» Problem requirements
Pull out every line of the records that contains the string "instances", matching upper and lower case exactly.

Stored records
....................

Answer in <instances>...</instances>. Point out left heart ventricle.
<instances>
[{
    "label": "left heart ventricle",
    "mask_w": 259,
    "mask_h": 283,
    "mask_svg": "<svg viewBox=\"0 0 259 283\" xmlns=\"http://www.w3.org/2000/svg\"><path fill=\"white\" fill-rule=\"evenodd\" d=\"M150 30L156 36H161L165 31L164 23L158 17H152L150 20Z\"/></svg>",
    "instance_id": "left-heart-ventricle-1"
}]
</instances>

....................

» Solution to the exercise
Answer in <instances>...</instances>. Point out left heart ventricle.
<instances>
</instances>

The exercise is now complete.